> [WHAT THE EXERCISE ASKS]
Update the records from their start through the line containing "(Dài) x 33.8 cm" by replacing "Autore" with "Autors", leaving everything else unchanged.

[[ DATASET, beginning ]]

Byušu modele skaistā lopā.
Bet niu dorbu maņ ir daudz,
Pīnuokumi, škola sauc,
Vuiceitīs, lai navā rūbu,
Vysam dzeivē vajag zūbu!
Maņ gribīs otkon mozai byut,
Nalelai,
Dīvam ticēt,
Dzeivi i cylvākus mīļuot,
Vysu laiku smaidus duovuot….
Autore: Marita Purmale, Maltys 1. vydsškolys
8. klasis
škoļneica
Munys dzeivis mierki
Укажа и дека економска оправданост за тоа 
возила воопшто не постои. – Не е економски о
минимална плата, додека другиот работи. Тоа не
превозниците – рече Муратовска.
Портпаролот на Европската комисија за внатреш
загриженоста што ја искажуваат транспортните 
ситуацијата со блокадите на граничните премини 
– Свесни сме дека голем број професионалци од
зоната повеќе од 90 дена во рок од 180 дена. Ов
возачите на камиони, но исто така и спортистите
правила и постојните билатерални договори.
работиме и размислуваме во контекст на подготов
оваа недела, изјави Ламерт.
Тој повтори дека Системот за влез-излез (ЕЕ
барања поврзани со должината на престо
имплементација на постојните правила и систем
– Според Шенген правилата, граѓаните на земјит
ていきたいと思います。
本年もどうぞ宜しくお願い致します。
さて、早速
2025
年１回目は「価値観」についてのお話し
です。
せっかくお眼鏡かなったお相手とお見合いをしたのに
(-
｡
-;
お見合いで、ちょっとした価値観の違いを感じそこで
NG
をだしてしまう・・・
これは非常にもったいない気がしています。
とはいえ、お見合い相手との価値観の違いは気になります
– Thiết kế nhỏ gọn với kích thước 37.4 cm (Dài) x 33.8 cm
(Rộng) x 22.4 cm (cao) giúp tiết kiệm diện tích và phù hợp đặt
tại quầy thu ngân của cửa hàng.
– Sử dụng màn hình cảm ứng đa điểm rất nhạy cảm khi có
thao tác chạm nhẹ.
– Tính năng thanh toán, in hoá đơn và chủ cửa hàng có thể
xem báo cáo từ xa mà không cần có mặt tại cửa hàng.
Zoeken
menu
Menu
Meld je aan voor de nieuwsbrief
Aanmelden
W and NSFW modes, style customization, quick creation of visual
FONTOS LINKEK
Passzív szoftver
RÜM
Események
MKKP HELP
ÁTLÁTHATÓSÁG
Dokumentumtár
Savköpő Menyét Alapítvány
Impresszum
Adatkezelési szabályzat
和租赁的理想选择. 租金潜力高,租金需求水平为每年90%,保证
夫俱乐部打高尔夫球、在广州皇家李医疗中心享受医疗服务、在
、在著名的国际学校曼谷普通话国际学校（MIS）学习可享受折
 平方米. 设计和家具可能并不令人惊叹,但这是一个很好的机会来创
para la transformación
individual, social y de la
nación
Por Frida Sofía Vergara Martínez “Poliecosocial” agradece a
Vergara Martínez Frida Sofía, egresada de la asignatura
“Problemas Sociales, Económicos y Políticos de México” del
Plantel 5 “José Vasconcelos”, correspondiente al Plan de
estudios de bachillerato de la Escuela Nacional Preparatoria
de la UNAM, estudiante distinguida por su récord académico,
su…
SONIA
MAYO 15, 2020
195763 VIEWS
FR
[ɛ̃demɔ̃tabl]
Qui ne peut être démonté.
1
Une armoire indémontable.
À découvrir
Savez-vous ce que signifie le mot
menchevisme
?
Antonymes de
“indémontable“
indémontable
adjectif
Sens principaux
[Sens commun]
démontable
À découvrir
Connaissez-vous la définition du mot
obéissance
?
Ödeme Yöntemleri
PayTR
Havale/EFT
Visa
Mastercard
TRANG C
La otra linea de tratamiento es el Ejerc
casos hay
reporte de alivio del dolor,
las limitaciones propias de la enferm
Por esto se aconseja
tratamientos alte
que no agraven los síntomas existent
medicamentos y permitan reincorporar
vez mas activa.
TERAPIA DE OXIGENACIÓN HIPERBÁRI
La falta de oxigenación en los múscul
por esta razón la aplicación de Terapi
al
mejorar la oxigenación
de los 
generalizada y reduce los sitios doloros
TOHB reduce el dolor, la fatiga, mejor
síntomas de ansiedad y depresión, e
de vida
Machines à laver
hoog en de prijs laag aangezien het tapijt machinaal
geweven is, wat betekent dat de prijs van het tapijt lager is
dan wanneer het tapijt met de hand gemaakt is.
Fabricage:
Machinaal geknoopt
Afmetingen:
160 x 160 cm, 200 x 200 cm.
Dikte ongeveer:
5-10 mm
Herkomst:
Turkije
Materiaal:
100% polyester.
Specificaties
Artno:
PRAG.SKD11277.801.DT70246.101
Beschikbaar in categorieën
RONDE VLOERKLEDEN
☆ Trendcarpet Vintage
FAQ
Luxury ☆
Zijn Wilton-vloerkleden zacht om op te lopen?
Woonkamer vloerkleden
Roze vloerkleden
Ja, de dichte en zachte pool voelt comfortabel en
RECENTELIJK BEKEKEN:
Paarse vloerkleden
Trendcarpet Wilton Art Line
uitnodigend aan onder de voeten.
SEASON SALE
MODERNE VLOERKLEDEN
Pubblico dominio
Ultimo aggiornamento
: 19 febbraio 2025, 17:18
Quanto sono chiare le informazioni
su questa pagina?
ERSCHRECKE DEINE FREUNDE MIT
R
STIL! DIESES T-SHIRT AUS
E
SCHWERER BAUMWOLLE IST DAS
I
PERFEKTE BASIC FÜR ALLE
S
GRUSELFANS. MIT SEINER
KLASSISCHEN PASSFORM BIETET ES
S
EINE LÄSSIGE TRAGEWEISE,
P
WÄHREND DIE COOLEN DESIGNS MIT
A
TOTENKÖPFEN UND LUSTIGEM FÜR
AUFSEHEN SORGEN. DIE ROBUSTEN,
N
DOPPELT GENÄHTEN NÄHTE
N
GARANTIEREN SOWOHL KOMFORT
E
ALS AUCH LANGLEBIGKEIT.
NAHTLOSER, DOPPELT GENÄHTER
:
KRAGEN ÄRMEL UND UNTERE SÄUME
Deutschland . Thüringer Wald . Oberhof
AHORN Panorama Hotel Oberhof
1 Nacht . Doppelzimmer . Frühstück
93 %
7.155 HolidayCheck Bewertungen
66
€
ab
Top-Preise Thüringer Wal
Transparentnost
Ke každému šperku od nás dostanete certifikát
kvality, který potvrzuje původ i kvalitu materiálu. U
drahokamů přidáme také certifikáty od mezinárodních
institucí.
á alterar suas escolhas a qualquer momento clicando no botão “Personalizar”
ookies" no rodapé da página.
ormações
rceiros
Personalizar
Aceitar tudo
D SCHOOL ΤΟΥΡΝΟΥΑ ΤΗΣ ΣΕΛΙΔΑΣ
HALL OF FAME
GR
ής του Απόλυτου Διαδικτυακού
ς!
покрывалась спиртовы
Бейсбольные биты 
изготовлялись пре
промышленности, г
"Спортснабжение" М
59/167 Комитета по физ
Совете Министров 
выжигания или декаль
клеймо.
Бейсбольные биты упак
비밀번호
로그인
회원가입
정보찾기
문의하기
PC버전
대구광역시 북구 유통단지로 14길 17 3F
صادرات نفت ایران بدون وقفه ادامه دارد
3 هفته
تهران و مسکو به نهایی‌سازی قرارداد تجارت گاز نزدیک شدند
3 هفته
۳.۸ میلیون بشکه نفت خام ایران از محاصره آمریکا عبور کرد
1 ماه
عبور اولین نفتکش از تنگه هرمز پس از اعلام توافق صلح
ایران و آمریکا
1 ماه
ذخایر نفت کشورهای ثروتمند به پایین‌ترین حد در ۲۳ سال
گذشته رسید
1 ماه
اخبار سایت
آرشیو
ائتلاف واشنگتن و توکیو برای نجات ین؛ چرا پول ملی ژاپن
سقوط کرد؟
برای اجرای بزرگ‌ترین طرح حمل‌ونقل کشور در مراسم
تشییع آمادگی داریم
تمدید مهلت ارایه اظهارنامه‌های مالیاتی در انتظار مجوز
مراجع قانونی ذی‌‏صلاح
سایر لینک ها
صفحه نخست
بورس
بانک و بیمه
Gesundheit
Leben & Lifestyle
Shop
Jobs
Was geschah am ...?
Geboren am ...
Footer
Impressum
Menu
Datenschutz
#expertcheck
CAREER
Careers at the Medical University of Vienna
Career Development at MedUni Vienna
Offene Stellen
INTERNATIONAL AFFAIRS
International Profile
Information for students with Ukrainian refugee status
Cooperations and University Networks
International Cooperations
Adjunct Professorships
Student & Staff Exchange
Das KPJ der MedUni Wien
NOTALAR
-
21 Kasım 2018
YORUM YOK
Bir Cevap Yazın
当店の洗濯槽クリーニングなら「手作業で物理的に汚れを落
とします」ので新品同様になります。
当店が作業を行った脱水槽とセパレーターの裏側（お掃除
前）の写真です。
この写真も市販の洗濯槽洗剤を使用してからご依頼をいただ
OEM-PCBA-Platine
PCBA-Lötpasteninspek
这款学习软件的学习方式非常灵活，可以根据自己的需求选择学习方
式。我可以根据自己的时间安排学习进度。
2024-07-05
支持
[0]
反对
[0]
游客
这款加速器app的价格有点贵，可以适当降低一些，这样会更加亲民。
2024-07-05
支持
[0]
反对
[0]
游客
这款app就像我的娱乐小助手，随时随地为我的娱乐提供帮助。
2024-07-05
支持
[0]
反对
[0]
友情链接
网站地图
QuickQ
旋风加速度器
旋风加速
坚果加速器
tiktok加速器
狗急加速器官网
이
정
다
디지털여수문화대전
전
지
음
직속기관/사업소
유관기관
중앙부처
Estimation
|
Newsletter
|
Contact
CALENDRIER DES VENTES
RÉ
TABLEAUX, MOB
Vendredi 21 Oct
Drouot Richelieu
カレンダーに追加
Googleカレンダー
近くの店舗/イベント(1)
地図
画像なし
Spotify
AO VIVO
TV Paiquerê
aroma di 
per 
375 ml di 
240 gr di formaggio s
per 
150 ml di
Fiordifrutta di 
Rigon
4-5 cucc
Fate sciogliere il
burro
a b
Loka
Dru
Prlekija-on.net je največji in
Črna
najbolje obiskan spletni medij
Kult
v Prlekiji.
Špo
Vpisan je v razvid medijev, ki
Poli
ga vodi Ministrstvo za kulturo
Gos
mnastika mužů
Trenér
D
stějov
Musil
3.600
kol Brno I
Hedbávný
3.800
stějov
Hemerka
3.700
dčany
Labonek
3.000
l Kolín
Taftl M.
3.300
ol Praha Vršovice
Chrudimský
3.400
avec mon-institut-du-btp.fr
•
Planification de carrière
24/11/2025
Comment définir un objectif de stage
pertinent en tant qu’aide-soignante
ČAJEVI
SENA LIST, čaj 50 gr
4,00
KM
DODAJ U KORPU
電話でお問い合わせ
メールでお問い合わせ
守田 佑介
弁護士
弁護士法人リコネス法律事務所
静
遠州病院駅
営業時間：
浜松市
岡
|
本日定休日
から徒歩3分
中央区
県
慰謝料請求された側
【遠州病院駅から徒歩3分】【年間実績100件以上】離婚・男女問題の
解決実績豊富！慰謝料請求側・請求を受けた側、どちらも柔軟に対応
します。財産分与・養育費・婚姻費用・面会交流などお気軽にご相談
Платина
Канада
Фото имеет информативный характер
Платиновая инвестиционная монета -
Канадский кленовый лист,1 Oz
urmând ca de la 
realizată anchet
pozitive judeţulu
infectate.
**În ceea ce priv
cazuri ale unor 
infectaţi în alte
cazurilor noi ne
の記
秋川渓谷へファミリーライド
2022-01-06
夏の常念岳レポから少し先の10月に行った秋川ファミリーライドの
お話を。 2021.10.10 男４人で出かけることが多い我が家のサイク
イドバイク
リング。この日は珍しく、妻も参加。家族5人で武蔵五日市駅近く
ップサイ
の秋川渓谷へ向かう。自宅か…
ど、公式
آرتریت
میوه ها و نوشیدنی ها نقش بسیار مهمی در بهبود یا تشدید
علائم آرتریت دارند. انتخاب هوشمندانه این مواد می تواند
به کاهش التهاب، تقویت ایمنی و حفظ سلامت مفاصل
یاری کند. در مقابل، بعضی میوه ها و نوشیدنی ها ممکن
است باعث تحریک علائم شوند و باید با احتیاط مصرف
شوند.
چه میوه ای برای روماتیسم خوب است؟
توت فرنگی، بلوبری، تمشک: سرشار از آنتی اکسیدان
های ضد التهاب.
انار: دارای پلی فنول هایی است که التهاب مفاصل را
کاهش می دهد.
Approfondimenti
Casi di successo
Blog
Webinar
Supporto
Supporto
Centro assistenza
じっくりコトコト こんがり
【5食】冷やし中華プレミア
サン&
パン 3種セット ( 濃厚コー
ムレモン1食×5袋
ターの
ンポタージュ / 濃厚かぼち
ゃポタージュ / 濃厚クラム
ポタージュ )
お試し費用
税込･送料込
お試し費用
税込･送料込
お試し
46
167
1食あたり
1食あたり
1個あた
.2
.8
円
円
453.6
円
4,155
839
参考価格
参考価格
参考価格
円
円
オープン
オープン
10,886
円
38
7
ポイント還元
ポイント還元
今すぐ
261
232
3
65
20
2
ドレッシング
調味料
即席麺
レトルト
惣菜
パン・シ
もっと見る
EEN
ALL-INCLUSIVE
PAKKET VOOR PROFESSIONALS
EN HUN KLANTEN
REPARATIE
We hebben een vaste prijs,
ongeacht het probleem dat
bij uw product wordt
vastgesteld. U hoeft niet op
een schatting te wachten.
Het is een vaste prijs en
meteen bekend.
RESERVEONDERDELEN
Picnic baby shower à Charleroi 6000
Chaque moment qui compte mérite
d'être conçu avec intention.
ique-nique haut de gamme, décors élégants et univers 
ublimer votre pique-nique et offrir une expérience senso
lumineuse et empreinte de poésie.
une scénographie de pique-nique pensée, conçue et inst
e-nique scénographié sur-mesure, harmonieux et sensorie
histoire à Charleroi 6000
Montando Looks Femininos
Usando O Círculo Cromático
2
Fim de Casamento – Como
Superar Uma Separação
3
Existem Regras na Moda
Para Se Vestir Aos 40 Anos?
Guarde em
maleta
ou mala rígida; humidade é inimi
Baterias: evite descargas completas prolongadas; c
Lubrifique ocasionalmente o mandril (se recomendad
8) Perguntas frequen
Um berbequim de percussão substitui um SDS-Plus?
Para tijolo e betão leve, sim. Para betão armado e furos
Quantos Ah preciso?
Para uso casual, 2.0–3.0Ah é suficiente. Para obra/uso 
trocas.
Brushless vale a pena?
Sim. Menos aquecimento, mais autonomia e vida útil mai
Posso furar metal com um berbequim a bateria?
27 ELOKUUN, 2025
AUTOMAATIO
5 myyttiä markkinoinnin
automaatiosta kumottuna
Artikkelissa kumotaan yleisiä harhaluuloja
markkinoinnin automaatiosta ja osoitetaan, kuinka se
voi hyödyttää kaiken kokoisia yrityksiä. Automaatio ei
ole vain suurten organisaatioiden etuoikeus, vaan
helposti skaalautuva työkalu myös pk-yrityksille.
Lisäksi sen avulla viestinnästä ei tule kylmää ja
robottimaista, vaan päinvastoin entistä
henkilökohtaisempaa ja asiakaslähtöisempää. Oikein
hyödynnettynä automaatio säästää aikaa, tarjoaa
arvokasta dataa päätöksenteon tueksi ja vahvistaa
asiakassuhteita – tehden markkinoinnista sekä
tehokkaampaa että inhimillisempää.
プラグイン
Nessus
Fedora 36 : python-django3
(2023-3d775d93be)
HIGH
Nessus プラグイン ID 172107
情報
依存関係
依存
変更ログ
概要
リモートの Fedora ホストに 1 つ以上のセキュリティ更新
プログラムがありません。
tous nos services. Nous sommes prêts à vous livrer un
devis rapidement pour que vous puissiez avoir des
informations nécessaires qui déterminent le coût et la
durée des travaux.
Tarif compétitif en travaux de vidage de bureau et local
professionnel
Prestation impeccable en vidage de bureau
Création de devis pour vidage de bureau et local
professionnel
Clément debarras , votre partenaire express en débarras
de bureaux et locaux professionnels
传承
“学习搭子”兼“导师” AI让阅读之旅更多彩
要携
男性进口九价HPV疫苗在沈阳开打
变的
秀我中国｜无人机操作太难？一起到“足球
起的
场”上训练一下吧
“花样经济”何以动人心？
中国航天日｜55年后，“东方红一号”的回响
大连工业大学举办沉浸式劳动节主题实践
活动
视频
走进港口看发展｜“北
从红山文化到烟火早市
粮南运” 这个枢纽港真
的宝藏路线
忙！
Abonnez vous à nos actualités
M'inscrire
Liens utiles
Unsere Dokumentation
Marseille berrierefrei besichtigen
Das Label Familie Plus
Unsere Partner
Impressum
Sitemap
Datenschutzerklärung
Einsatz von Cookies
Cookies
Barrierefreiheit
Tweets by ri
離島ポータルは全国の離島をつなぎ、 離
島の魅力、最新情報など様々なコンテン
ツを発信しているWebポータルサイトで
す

[[ DATASET, end ]]

> [FINISHED EXERCISE]
Byušu modele skaistā lopā.
Bet niu dorbu maņ ir daudz,
Pīnuokumi, škola sauc,
Vuiceitīs, lai navā rūbu,
Vysam dzeivē vajag zūbu!
Maņ gribīs otkon mozai byut,
Nalelai,
Dīvam ticēt,
Dzeivi i cylvākus mīļuot,
Vysu laiku smaidus duovuot….
Autors: Marita Purmale, Maltys 1. vydsškolys
8. klasis
škoļneica
Munys dzeivis mierki
Укажа и дека економска оправданост за тоа 
возила воопшто не постои. – Не е економски о
минимална плата, додека другиот работи. Тоа не
превозниците – рече Муратовска.
Портпаролот на Европската комисија за внатреш
загриженоста што ја искажуваат транспортните 
ситуацијата со блокадите на граничните премини 
– Свесни сме дека голем број професионалци од
зоната повеќе од 90 дена во рок од 180 дена. Ов
возачите на камиони, но исто така и спортистите
правила и постојните билатерални договори.
работиме и размислуваме во контекст на подготов
оваа недела, изјави Ламерт.
Тој повтори дека Системот за влез-излез (ЕЕ
барања поврзани со должината на престо
имплементација на постојните правила и систем
– Според Шенген правилата, граѓаните на земјит
ていきたいと思います。
本年もどうぞ宜しくお願い致します。
さて、早速
2025
年１回目は「価値観」についてのお話し
です。
せっかくお眼鏡かなったお相手とお見合いをしたのに
(-
｡
-;
お見合いで、ちょっとした価値観の違いを感じそこで
NG
をだしてしまう・・・
これは非常にもったいない気がしています。
とはいえ、お見合い相手との価値観の違いは気になります
– Thiết kế nhỏ gọn với kích thước 37.4 cm (Dài) x 33.8 cm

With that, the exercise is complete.